**GIVEN PROBLEM:** Can you rewrite the lines below as a Markdown table with two columns, "No." holding the row number and "Line" holding the line, leaving out any blank lines?

[begin TASK DATA]

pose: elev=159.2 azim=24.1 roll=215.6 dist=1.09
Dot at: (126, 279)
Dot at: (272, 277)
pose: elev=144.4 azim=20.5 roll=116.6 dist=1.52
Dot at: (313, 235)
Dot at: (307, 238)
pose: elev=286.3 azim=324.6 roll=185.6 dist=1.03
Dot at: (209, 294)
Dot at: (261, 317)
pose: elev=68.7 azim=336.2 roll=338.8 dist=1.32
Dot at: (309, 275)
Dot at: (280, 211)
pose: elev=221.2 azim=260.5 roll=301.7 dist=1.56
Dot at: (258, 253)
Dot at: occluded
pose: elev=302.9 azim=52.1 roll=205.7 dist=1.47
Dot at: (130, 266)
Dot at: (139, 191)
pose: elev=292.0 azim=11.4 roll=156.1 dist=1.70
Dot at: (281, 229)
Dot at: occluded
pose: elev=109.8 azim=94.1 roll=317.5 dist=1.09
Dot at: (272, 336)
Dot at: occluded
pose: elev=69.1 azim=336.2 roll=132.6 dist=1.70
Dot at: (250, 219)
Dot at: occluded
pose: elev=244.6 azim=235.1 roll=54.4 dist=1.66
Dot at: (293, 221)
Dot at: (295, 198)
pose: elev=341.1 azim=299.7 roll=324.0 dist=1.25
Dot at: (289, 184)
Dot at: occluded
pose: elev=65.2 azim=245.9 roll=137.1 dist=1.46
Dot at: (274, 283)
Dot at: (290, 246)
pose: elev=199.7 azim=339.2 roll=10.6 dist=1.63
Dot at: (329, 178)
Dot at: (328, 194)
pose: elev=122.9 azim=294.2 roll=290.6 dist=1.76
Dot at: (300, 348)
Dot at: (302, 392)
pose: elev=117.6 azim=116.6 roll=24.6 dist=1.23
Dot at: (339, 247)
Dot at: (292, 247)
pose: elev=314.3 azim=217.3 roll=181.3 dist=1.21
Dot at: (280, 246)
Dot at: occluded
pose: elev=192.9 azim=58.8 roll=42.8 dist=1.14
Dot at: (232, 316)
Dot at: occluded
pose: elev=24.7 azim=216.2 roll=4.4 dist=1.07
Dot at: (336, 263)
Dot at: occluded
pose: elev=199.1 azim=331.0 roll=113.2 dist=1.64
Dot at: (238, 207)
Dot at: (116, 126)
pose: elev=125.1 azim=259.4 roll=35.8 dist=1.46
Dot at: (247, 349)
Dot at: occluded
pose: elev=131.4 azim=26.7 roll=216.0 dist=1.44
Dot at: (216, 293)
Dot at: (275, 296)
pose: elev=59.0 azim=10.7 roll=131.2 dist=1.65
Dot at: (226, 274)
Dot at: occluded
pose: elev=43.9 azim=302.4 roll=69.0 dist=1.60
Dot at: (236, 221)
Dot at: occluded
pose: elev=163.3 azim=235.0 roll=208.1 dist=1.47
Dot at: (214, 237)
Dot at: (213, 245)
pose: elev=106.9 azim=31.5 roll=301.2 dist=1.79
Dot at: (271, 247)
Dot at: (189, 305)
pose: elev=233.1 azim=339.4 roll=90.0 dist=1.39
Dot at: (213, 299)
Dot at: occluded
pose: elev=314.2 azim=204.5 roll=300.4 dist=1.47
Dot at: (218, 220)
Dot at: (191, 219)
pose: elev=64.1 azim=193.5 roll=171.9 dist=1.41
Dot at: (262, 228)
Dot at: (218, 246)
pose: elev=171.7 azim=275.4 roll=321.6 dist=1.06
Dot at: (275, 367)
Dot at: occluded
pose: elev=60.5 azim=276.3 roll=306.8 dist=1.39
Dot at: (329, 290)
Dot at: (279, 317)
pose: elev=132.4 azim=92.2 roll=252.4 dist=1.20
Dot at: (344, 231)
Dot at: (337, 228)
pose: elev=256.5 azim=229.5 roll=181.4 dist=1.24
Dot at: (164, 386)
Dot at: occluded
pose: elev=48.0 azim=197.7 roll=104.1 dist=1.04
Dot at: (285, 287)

[end TASK DATA]

**SOLUTION FOR THIS PROBLEM:**
| No. | Line |
|---|---|
| 1 | pose: elev=159.2 azim=24.1 roll=215.6 dist=1.09 |
| 2 | Dot at: (126, 279) |
| 3 | Dot at: (272, 277) |
| 4 | pose: elev=144.4 azim=20.5 roll=116.6 dist=1.52 |
| 5 | Dot at: (313, 235) |
| 6 | Dot at: (307, 238) |
| 7 | pose: elev=286.3 azim=324.6 roll=185.6 dist=1.03 |
| 8 | Dot at: (209, 294) |
| 9 | Dot at: (261, 317) |
| 10 | pose: elev=68.7 azim=336.2 roll=338.8 dist=1.32 |
| 11 | Dot at: (309, 275) |
| 12 | Dot at: (280, 211) |
| 13 | pose: elev=221.2 azim=260.5 roll=301.7 dist=1.56 |
| 14 | Dot at: (258, 253) |
| 15 | Dot at: occluded |
| 16 | pose: elev=302.9 azim=52.1 roll=205.7 dist=1.47 |
| 17 | Dot at: (130, 266) |
| 18 | Dot at: (139, 191) |
| 19 | pose: elev=292.0 azim=11.4 roll=156.1 dist=1.70 |
| 20 | Dot at: (281, 229) |
| 21 | Dot at: occluded |
| 22 | pose: elev=109.8 azim=94.1 roll=317.5 dist=1.09 |
| 23 | Dot at: (272, 336) |
| 24 | Dot at: occluded |
| 25 | pose: elev=69.1 azim=336.2 roll=132.6 dist=1.70 |
| 26 | Dot at: (250, 219) |
| 27 | Dot at: occluded |
| 28 | pose: elev=244.6 azim=235.1 roll=54.4 dist=1.66 |
| 29 | Dot at: (293, 221) |
| 30 | Dot at: (295, 198) |
| 31 | pose: elev=341.1 azim=299.7 roll=324.0 dist=1.25 |
| 32 | Dot at: (289, 184) |
| 33 | Dot at: occluded |
| 34 | pose: elev=65.2 azim=245.9 roll=137.1 dist=1.46 |
| 35 | Dot at: (274, 283) |
| 36 | Dot at: (290, 246) |
| 37 | pose: elev=199.7 azim=339.2 roll=10.6 dist=1.63 |
| 38 | Dot at: (329, 178) |
| 39 | Dot at: (328, 194) |
| 40 | pose: elev=122.9 azim=294.2 roll=290.6 dist=1.76 |
| 41 | Dot at: (300, 348) |
| 42 | Dot at: (302, 392) |
| 43 | pose: elev=117.6 azim=116.6 roll=24.6 dist=1.23 |
| 44 | Dot at: (339, 247) |
| 45 | Dot at: (292, 247) |
| 46 | pose: elev=314.3 azim=217.3 roll=181.3 dist=1.21 |
| 47 | Dot at: (280, 246) |
| 48 | Dot at: occluded |
| 49 | pose: elev=192.9 azim=58.8 roll=42.8 dist=1.14 |
| 50 | Dot at: (232, 316) |
| 51 | Dot at: occluded |
| 52 | pose: elev=24.7 azim=216.2 roll=4.4 dist=1.07 |
| 53 | Dot at: (336, 263) |
| 54 | Dot at: occluded |
| 55 | pose: elev=199.1 azim=331.0 roll=113.2 dist=1.64 |
| 56 | Dot at: (238, 207) |
| 57 | Dot at: (116, 126) |
| 58 | pose: elev=125.1 azim=259.4 roll=35.8 dist=1.46 |
| 59 | Dot at: (247, 349) |
| 60 | Dot at: occluded |
| 61 | pose: elev=131.4 azim=26.7 roll=216.0 dist=1.44 |
| 62 | Dot at: (216, 293) |
| 63 | Dot at: (275, 296) |
| 64 | pose: elev=59.0 azim=10.7 roll=131.2 dist=1.65 |
| 65 | Dot at: (226, 274) |
| 66 | Dot at: occluded |
| 67 | pose: elev=43.9 azim=302.4 roll=69.0 dist=1.60 |
| 68 | Dot at: (236, 221) |
| 69 | Dot at: occluded |
| 70 | pose: elev=163.3 azim=235.0 roll=208.1 dist=1.47 |
| 71 | Dot at: (214, 237) |
| 72 | Dot at: (213, 245) |
| 73 | pose: elev=106.9 azim=31.5 roll=301.2 dist=1.79 |
| 74 | Dot at: (271, 247) |
| 75 | Dot at: (189, 305) |
| 76 | pose: elev=233.1 azim=339.4 roll=90.0 dist=1.39 |
| 77 | Dot at: (213, 299) |
| 78 | Dot at: occluded |
| 79 | pose: elev=314.2 azim=204.5 roll=300.4 dist=1.47 |
| 80 | Dot at: (218, 220) |
| 81 | Dot at: (191, 219) |
| 82 | pose: elev=64.1 azim=193.5 roll=171.9 dist=1.41 |
| 83 | Dot at: (262, 228) |
| 84 | Dot at: (218, 246) |
| 85 | pose: elev=171.7 azim=275.4 roll=321.6 dist=1.06 |
| 86 | Dot at: (275, 367) |
| 87 | Dot at: occluded |
| 88 | pose: elev=60.5 azim=276.3 roll=306.8 dist=1.39 |
| 89 | Dot at: (329, 290) |
| 90 | Dot at: (279, 317) |
| 91 | pose: elev=132.4 azim=92.2 roll=252.4 dist=1.20 |
| 92 | Dot at: (344, 231) |
| 93 | Dot at: (337, 228) |
| 94 | pose: elev=256.5 azim=229.5 roll=181.4 dist=1.24 |
| 95 | Dot at: (164, 386) |
| 96 | Dot at: occluded |
| 97 | pose: elev=48.0 azim=197.7 roll=104.1 dist=1.04 |
| 98 | Dot at: (285, 287) |